There are currently no uncomplicated tools to distinguish male and female mature P. falciparum gametocytes (of which at least one of each is required for fertilization and ookinete development in the mosquito) at the molecular level. Although the proteome of Plasmodium gametocytes has been described (8–11), these previous analyses fell just short of providing the partitioned male and female proteomes for P. falciparum. Moreover, the availability of the genomes of human, primate, and rodent malaria parasites and the acquisition of sequence information for recent field isolates of P. falciparum have created the opportunity to understand gene diversity and conservation in sexual stage development across Plasmodia. Identifying markers that differ between male and female P. falciparum stage V gametocytes is critical in informing transgenic approaches aimed at separating the two. It has been argued that the inherent evolutionary differences between rodent and human malaria parasites, especially for the sexual stages, limit the utility of the P. berghei gametocyte proteome (11) in providing a priori knowledge of these markers. Several iterations and improvements to the P. berghei genome have been made available since 2005, whereas MS search engines have improved commensurately, further compounding the issue. However, we would also argue that the current evidence suggests a high degree of conservation in gametocyte gene complement across Plasmodium (12, 13), and therefore presumably in sex-specific genes - despite key differences such as gametocyte sequestration and morphology. Here, we report on our effort to address these scientific gaps to a certain extent and to test our gametocyte gene conservation hypothesis through the use of comparative protein bioinformatics analyses of the mature stage V gametocyte proteomes of two distinct P. falciparum strains with our update of the bioinformatic analysis of the P. berghei male and female gametocyte proteomes.

MATERIALS AND METHODS

Parasite Culture and Gametocyte Isolation

P. falciparum NF54 Gametocyte Culture

P. falciparum gametocytes were cultured in RPMI 1640 containing HEPES and glutamine and supplemented with 10% human serum and hypoxanthine as described earlier (14). P. falciparum NF54 strain was diluted to 0.5% mixed stage asexual parasites and 4% hematocrit in complete culture medium in six well plates. Plates were transferred to a 37 °C incubator and microaerophilic environment was created using desiccators candle jar. Media was exchanged every day without the addition of new blood from day one to day 17 (culture maturation). To remove asexual stage parasites 50 mm N-acetylglucosamine was added to the culture media from day eight (early stage gametocytes) until day 10. Blood smears were made every alternate day to monitor the progress of the culture and to determine gametocytemia on day 18. Stage V gametocytes were harvested from culture at day 17 postgametocytogenesis initiation and isolated by passage through a LS-25 Midi MACS column (CS Miltenyi). Synchronized trophozoite cultures that were used for Western blot analyses were generated from a recently thawed stabilate and harvested at 48 h post treatment of the mixed asexual culture with 5% sorbitol.

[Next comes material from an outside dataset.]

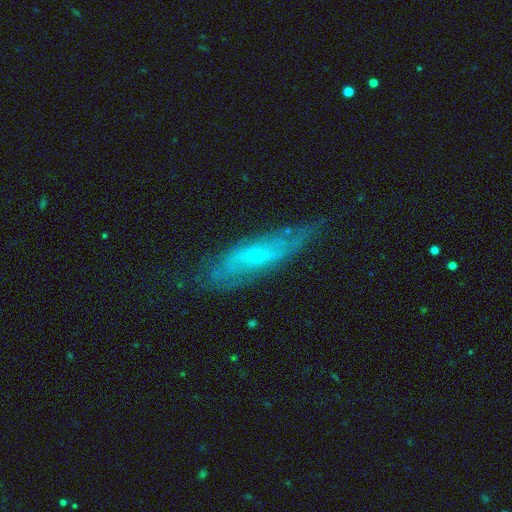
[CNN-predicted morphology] A featured or disk galaxy (65%).

Vote fractions:
- Smooth or featured? featured or disk: 65% / smooth: 26% / star or artifact: 9%
- Edge-on disk? no: 61% / yes: 39%
- Merging? none: 67% / minor disturbance: 24% / major disturbance: 8% / merger: 2%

P. falciparum Dd2 Gametocyte Culture

The production of stage V gametocytes was performed using a modified version of a previously described protocol (15). Ten (10) ml cultures at 4% hematocrit and ∼5% ring parasitemia were sorbitol synchronized. After 24 h, trophozoite cultures were transferred to a T75 flask to which complete media and red blood cells were added to create a 30 ml culture with 2% hematocrit in each flask. After another 24 h, adding 50% old media and 50% new complete media stressed the newly reinvaded rings. Cultures were allowed to develop to late schizonts and then split into three T75 flasks evenly. Twenty (20) mLs of fresh media was then added to each flask. During sexual stage development, fresh media was added daily. At 48 h after invasion of a mixture of asexually and sexually committed merozoites, 1 ml of 1 m N-Acetyl-d-Glucosamine was added to all flasks in order to clear asexual parasites. Drug treatment was given during media changes for three consecutive days. On day nine of sexual development, the cultures were MACS column separated to purify late stage gametocytes. Purified cultures were washed in PBS and snap frozen. Preparation of the synchronized trophozoite protein lysate for Western blot analyses is as described above for NF54.

Protein Extraction

The GiRBC¹ eluate from the MACS column was washed with cold PBS three times prior to protein extraction. The freeze-thaw method was applied to extract the soluble proteins by adding 120 μl 5 mm phosphate buffer containing 0.5 mm PMSF, 1 mm EDTA, and 1 mm protease inhibitors mixture (Sigma, St. Louis, MO) to 1 × 10⁶ GiRBC pellets. A total of four freeze-thaw cycles were used. The supernatant was collected as the soluble protein fraction after centrifugation at 20,000 × g for 30 min at 4 °C. To get the membrane proteins, the pellet was washed with cold PBS for three times prior to being dissolved in 95 μl SDT-lysis buffer composed of 4% (w/v) SDS, 100 mm Tris/HCl, and 0.1 m DTT, pH 7.6, and then boiled at 95 °C for 5 min. The supernatant was collected as the membrane protein fraction after centrifugation at 20,000 × g for 5 min at 4 °C.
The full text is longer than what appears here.